ZFS, in particular, is garnering good reviews. Offered free with OpenSolaris, it provides a high level of data integrity, as well as mirroring between sites. According to Trachy, it can be used as the basis for huge data repositories. It is already being picked up by partners like greenBytes and Nexenta Systems to build storage systems.
"Startups are using ZFS and combining it with JBODs to create different products and appliances," said Trachy. "Missing in Sun's open source lineup is FC [Fibre Channel] block-level storage and pNFS, but these will be added over time."
In addition, Trachy notes that ZFS integrates well with solid state drives (SSDs), which are beginning to gain traction in the storage world. Williams, for example, swapped SATA drives inside Sun X4500 servers for ZeusIOPS SSDs from STEC (NASDAQ: STEC) to function as a high capacity (up to 640 GB) memory cache.

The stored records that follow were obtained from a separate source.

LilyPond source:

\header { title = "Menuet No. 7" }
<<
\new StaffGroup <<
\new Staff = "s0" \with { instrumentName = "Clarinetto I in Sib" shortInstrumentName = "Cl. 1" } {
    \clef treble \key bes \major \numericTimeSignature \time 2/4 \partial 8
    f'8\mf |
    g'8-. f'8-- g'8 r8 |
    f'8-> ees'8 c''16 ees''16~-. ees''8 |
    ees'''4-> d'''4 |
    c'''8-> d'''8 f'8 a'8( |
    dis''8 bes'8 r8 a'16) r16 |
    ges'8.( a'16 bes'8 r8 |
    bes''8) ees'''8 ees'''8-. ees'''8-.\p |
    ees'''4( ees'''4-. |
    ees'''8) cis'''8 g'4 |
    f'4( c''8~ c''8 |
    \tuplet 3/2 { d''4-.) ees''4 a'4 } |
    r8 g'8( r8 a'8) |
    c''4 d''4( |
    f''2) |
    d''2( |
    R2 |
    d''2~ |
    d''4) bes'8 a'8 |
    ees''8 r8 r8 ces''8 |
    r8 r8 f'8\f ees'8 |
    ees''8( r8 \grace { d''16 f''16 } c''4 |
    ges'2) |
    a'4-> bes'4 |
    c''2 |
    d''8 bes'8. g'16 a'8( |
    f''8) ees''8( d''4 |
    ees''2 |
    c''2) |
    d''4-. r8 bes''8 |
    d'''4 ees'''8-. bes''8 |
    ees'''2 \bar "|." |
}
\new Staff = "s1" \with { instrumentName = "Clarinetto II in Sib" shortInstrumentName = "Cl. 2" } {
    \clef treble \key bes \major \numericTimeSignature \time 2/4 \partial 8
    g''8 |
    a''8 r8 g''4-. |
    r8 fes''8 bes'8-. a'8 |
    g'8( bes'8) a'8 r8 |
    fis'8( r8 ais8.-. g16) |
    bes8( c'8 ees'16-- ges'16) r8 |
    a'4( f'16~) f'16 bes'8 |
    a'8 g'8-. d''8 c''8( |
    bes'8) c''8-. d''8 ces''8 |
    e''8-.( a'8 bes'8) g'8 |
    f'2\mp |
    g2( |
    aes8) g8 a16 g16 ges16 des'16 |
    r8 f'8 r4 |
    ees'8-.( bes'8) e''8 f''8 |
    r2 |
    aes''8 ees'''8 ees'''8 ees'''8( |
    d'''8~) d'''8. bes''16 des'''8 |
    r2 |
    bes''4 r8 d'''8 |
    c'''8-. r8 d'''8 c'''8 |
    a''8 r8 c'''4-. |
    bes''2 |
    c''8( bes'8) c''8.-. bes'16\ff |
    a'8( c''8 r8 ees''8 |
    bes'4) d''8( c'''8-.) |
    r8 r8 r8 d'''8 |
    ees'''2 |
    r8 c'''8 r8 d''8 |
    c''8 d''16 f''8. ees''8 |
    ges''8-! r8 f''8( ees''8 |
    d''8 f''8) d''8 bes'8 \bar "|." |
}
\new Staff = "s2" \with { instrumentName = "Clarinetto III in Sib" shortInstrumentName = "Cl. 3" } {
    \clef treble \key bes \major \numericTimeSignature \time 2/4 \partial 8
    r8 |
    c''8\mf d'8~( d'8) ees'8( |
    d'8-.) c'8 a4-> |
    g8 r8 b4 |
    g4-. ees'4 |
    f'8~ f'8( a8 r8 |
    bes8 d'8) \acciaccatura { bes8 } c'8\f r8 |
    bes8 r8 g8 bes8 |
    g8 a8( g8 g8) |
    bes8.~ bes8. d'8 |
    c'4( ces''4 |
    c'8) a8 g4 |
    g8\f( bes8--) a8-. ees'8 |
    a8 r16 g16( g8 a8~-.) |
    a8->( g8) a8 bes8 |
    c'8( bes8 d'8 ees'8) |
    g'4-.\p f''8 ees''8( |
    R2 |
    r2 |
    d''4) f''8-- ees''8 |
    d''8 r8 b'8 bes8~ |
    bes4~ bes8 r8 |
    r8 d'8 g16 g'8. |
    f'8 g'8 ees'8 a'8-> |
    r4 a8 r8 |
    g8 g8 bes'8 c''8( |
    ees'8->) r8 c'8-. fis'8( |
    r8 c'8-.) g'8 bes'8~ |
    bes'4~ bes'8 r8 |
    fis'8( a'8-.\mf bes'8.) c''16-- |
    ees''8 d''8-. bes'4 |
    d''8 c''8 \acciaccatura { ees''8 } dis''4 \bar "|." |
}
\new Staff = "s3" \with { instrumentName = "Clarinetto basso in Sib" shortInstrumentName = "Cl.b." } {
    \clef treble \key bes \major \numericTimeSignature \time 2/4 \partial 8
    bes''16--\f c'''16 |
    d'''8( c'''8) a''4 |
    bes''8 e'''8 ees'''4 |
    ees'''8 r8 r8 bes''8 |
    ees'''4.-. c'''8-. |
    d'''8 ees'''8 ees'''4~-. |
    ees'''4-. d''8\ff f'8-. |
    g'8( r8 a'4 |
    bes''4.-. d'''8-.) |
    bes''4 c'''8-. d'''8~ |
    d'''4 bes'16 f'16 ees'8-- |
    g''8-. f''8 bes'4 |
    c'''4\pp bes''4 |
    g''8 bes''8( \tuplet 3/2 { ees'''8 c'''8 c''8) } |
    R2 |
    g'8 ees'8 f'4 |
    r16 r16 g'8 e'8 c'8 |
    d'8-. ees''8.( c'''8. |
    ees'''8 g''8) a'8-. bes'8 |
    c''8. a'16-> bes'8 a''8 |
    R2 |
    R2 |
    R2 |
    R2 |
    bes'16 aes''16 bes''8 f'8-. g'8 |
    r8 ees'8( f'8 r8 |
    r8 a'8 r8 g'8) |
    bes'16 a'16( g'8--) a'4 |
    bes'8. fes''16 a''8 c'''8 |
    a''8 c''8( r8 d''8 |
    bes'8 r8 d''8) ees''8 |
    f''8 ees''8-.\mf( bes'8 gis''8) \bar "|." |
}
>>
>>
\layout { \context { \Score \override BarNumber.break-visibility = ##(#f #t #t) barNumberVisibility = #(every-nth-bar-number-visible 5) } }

SATA remains his platform of choice for volume data storage.
Competition for ZFS comes from the likes of Red Hat's (NYSE: RHT) Global File System (GFS), the Linux Logical Volume Manager (LVM) and file systems like ext4 and BTRFS. GFS was first developed at the University of Minnesota as a means of offering high performance and data sharing capabilities for the Linux platform, as well as storage virtualization. While GFS is controlled by Red Hat, LVM comes in a wide range of versions in the open source community.